▶ **WORK TO BE COMPLETED**: Lines containing the word "time" are the ones to copy from the records below.

▶ **GIVEN DATA**:
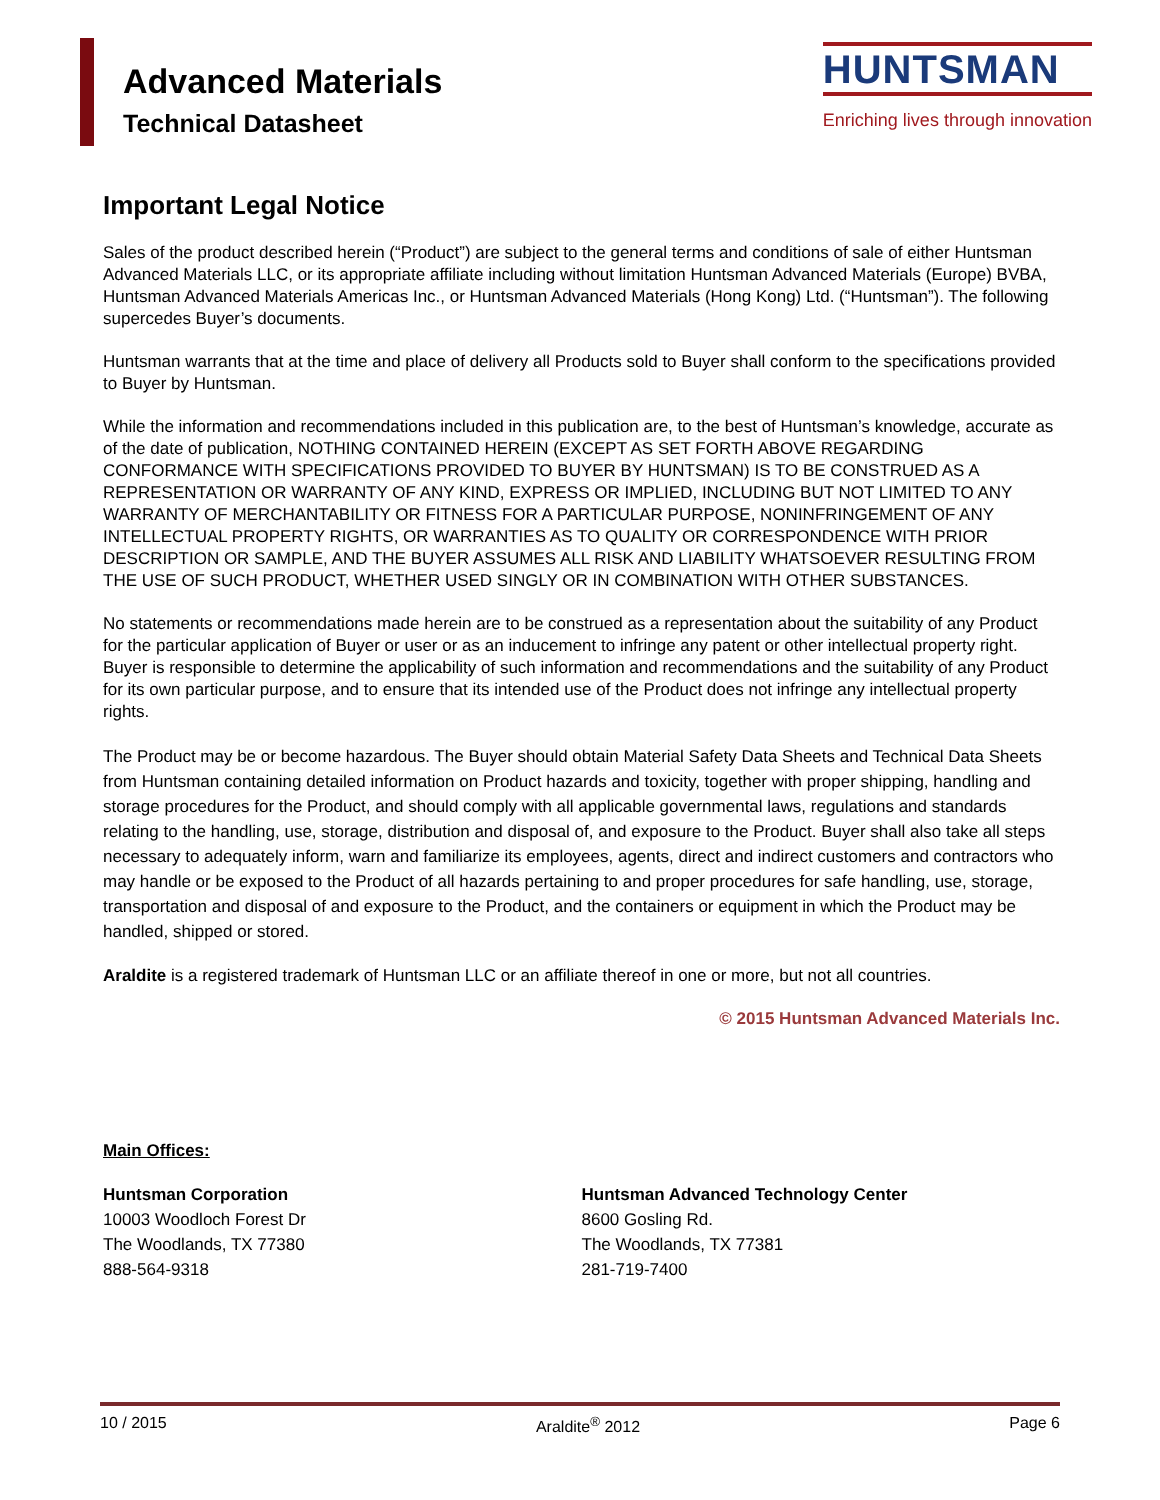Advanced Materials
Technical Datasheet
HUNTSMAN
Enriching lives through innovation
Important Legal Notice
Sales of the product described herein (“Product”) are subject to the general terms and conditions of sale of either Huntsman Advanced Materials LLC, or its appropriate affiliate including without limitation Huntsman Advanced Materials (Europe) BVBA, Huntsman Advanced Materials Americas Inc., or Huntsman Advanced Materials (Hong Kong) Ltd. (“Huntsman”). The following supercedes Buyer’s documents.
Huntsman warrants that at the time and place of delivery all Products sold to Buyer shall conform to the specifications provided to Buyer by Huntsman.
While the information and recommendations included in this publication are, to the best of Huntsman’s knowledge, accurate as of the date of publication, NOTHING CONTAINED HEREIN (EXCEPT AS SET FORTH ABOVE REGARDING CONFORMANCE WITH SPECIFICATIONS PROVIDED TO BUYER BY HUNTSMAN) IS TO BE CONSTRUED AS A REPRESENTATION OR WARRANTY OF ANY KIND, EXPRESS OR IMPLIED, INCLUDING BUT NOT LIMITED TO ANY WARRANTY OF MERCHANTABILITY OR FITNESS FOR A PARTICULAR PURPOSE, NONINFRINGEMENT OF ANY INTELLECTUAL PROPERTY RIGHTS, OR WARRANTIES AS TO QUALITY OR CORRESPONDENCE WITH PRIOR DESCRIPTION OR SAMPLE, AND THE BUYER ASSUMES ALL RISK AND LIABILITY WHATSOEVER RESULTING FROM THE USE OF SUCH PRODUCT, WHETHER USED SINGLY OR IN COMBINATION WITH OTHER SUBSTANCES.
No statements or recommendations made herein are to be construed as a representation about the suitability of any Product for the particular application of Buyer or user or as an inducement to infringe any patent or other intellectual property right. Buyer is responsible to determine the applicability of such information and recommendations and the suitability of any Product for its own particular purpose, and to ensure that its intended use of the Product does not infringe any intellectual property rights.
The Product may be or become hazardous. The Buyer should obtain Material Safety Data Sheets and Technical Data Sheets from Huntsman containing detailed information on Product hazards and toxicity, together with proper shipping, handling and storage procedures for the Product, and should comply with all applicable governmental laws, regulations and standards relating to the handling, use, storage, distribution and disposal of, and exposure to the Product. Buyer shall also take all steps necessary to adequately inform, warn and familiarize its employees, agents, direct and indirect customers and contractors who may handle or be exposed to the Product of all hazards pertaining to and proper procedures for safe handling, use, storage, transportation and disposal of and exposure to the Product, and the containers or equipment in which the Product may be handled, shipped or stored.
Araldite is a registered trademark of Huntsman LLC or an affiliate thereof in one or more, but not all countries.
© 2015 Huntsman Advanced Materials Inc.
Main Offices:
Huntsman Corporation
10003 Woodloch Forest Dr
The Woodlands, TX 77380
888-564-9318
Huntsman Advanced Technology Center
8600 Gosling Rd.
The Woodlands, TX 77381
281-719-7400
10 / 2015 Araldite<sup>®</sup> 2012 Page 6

...

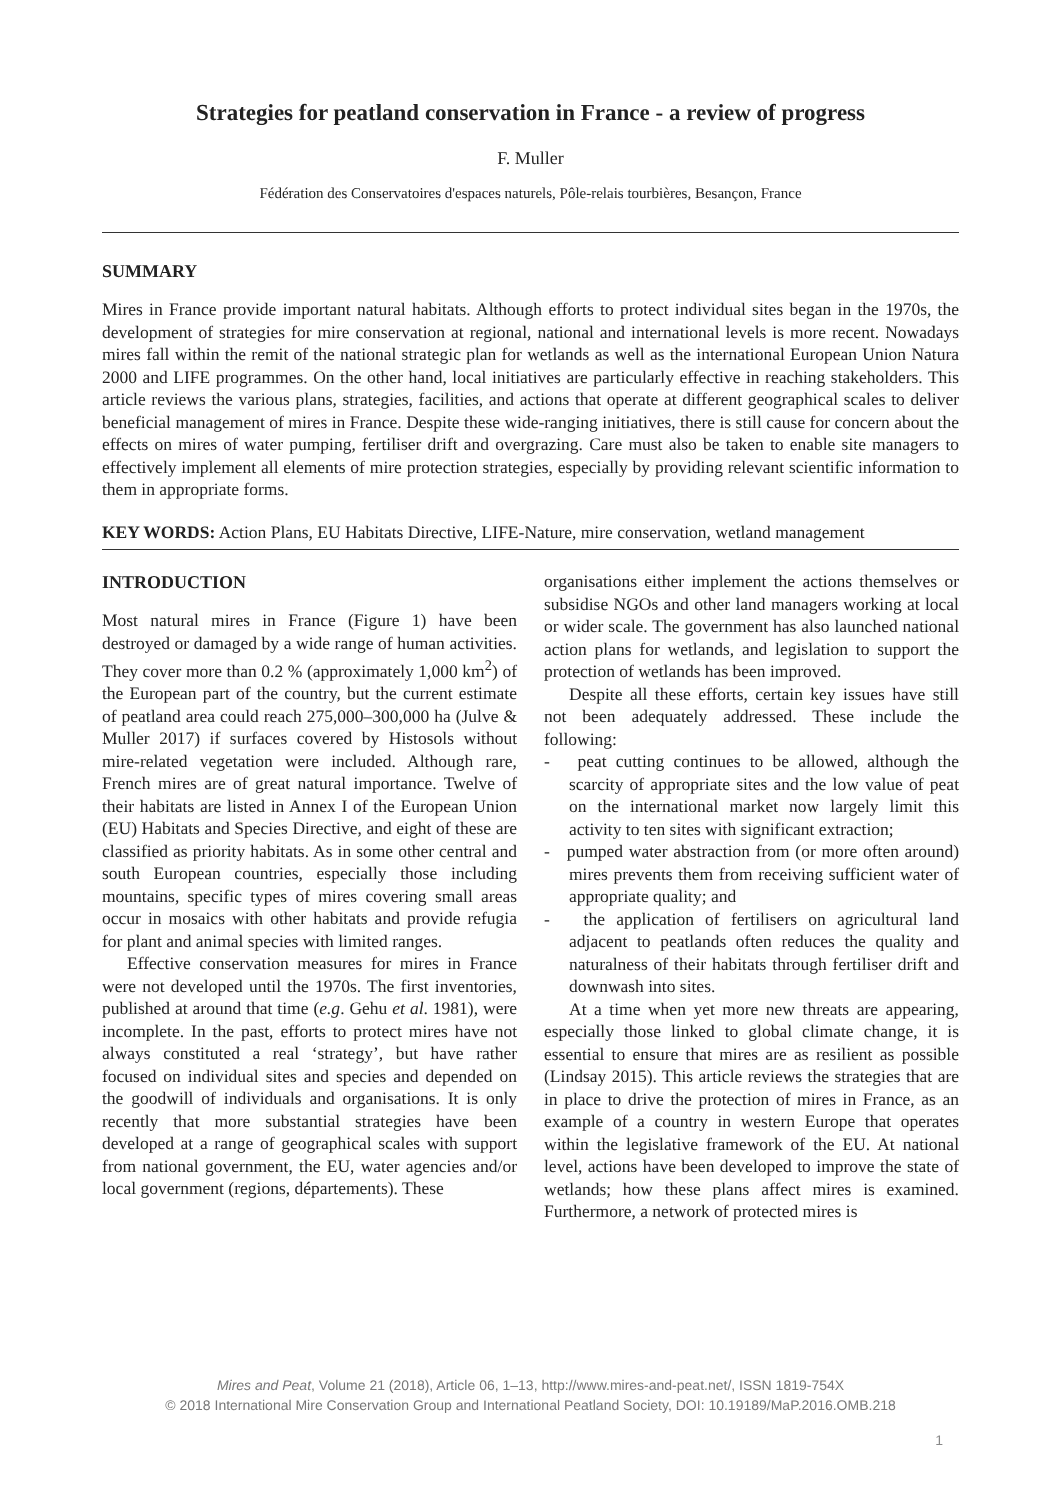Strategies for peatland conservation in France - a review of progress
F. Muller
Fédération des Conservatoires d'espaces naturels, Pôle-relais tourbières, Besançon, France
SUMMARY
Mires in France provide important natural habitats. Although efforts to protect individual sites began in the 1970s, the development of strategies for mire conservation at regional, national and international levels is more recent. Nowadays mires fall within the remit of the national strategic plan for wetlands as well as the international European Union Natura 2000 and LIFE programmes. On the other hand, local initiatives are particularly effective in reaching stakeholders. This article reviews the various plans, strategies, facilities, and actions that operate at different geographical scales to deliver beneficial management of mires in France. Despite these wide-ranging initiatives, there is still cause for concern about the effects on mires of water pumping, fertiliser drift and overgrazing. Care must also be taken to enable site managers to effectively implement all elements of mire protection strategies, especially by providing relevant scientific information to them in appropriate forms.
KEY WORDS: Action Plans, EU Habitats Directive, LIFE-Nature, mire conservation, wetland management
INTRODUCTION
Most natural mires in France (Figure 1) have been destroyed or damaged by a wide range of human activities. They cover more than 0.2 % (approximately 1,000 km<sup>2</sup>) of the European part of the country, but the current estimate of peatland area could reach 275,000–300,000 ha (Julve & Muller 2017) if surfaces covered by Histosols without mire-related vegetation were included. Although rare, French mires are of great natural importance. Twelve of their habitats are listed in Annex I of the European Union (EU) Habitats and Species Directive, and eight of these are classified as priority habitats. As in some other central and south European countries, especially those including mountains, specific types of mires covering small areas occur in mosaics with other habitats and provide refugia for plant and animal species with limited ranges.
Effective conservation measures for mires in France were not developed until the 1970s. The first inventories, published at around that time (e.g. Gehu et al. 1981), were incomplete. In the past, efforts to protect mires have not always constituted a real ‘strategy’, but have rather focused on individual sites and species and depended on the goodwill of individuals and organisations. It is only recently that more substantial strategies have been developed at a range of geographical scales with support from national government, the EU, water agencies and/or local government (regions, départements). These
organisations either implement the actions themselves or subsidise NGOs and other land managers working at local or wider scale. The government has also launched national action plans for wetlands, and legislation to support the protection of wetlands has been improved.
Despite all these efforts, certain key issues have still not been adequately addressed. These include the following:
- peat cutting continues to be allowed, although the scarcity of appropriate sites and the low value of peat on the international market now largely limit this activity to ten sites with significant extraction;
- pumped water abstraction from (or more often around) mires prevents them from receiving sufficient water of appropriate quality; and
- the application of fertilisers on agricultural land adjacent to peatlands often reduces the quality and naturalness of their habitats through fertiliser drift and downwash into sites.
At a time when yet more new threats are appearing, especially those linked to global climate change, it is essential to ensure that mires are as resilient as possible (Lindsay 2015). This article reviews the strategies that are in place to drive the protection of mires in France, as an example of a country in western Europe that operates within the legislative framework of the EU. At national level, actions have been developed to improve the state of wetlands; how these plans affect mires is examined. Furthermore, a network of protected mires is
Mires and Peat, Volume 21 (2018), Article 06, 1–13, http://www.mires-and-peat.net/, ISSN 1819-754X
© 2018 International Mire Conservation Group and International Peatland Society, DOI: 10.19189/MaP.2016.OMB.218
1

▶ **ANSWER TO THIS EXERCISE**:
Huntsman warrants that at the time and place of delivery all Products sold to Buyer shall conform to the specifications provided to Buyer by Huntsman.
Effective conservation measures for mires in France were not developed until the 1970s. The first inventories, published at around that time (e.g. Gehu et al. 1981), were incomplete. In the past, efforts to protect mires have not always constituted a real ‘strategy’, but have rather focused on individual sites and species and depended on the goodwill of individuals and organisations. It is only recently that more substantial strategies have been developed at a range of geographical scales with support from national government, the EU, water agencies and/or local government (regions, départements). These
At a time when yet more new threats are appearing, especially those linked to global climate change, it is essential to ensure that mires are as resilient as possible (Lindsay 2015). This article reviews the strategies that are in place to drive the protection of mires in France, as an example of a country in western Europe that operates within the legislative framework of the EU. At national level, actions have been developed to improve the state of wetlands; how these plans affect mires is examined. Furthermore, a network of protected mires is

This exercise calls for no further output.